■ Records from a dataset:
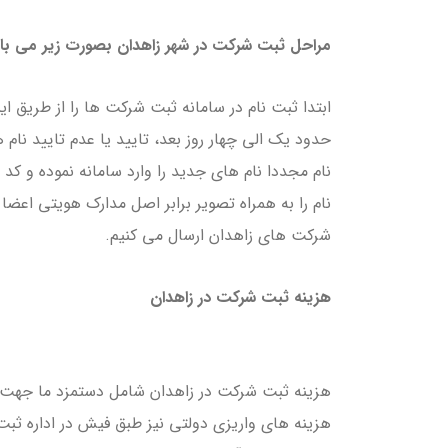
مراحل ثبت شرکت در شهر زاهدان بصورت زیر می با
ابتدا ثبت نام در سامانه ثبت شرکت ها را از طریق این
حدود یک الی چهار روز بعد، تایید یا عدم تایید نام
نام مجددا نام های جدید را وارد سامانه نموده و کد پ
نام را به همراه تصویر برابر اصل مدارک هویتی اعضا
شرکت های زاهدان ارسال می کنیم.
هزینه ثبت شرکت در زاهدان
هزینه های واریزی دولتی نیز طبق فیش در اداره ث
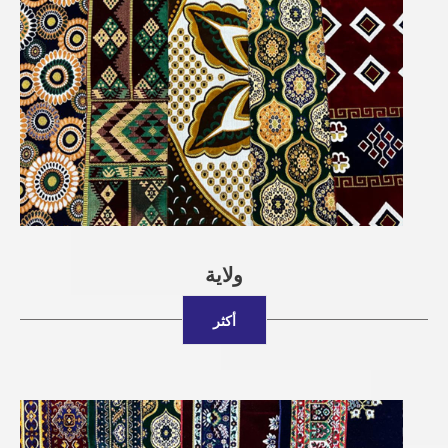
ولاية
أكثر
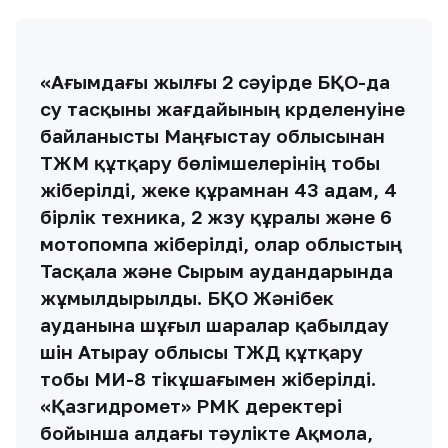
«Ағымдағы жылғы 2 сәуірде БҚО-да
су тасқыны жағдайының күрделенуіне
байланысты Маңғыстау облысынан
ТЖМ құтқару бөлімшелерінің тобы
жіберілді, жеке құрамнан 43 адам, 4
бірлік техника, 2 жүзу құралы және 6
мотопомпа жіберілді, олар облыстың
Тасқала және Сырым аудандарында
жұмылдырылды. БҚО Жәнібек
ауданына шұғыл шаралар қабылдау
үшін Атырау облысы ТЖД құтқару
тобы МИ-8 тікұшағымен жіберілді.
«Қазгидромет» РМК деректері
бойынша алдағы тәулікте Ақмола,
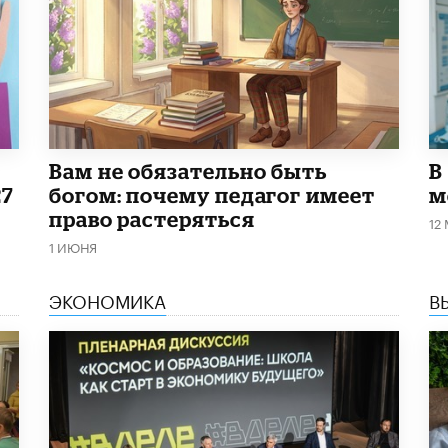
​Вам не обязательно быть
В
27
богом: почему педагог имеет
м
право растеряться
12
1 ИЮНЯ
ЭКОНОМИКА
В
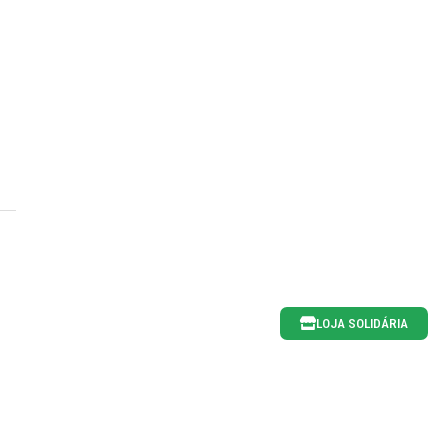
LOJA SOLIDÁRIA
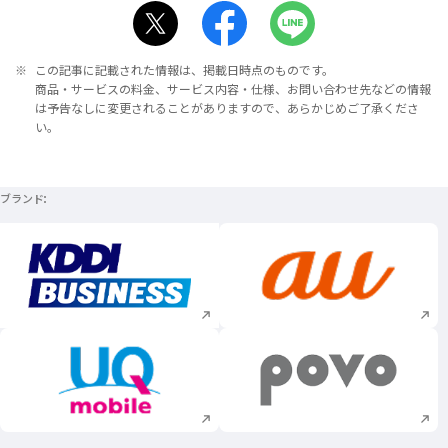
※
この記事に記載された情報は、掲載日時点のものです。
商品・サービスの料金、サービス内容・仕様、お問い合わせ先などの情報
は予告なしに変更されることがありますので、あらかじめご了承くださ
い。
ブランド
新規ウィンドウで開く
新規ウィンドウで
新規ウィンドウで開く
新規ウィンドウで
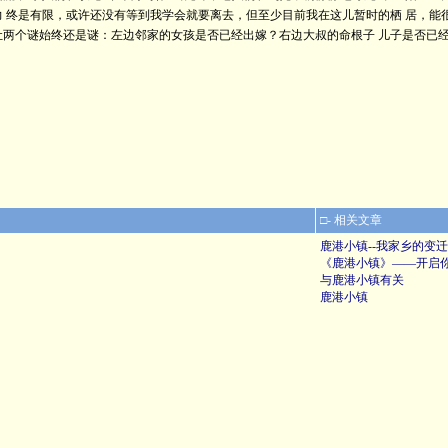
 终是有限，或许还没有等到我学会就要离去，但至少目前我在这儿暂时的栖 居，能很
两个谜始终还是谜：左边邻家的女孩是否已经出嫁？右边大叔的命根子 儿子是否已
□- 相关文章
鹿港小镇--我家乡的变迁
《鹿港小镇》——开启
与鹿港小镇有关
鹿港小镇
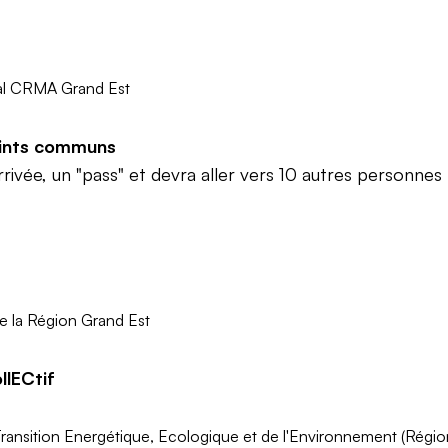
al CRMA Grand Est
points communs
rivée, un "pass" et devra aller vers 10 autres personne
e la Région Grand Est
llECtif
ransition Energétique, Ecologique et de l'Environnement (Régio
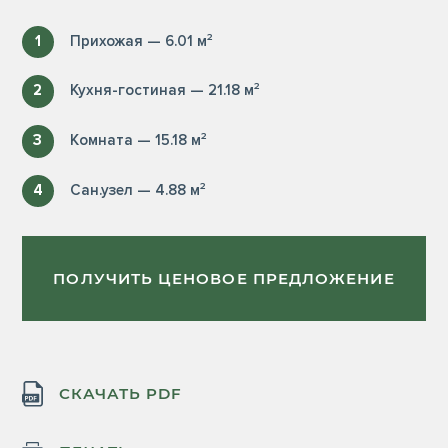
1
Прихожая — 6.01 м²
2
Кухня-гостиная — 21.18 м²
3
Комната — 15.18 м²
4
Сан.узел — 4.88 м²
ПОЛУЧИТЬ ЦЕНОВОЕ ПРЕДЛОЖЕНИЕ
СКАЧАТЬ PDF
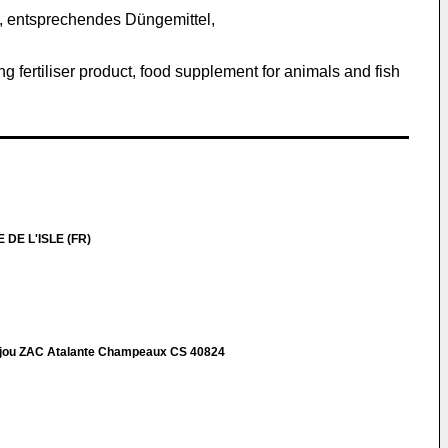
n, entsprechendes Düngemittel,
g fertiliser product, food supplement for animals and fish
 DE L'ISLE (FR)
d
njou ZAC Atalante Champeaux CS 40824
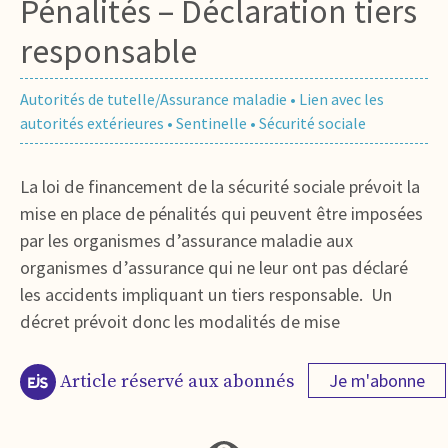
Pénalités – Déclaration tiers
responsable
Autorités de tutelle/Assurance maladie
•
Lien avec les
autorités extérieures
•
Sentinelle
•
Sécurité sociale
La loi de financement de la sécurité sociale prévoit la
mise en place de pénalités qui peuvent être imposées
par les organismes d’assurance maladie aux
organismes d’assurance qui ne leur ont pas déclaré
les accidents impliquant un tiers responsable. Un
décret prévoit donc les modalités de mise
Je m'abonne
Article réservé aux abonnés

--

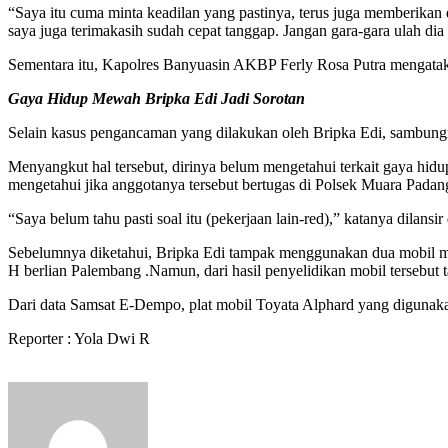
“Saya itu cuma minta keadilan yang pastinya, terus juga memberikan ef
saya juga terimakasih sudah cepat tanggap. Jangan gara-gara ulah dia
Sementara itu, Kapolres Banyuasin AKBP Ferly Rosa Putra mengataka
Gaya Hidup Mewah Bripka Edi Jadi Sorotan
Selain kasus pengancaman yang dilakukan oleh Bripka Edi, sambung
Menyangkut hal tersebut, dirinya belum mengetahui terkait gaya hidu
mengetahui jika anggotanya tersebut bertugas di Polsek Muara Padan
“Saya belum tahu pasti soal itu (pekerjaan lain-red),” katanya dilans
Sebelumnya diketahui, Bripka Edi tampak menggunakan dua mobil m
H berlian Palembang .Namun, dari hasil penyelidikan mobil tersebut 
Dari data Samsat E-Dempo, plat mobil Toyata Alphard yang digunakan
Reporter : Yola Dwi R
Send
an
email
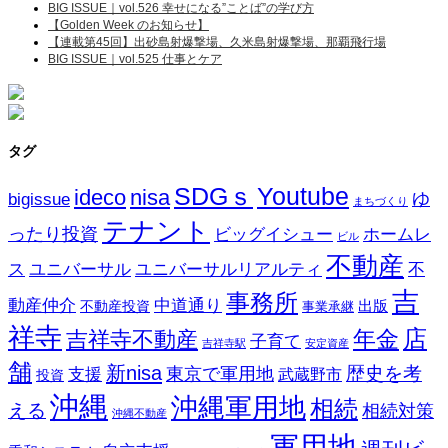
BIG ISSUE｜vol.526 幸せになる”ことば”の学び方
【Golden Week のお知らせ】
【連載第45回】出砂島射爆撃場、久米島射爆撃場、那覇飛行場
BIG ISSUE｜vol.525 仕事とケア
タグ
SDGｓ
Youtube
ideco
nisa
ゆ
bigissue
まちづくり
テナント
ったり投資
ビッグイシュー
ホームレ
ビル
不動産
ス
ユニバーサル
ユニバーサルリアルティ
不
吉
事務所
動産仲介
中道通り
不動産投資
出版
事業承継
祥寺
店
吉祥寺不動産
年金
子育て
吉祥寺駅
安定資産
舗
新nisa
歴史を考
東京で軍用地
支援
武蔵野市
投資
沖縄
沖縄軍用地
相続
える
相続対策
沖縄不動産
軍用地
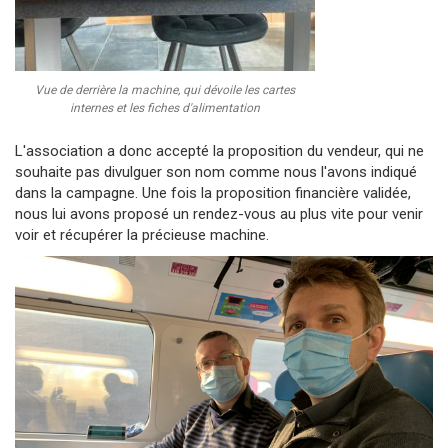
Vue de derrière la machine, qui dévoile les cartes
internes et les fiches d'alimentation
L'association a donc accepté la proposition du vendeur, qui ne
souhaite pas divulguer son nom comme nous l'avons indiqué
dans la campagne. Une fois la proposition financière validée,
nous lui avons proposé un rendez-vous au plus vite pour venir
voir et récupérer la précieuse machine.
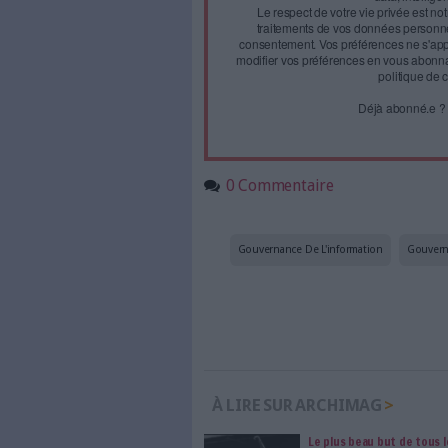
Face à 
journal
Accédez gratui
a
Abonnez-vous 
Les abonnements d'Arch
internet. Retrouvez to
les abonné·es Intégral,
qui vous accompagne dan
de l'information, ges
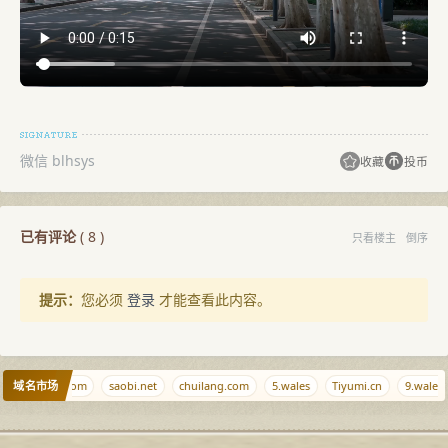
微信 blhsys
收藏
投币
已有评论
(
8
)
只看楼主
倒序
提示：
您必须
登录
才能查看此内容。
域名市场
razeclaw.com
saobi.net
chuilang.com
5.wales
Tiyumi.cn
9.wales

■ To-do item:
Determine how many lines above contain the string "prévoit". Give only that number.

■ Task answer:
2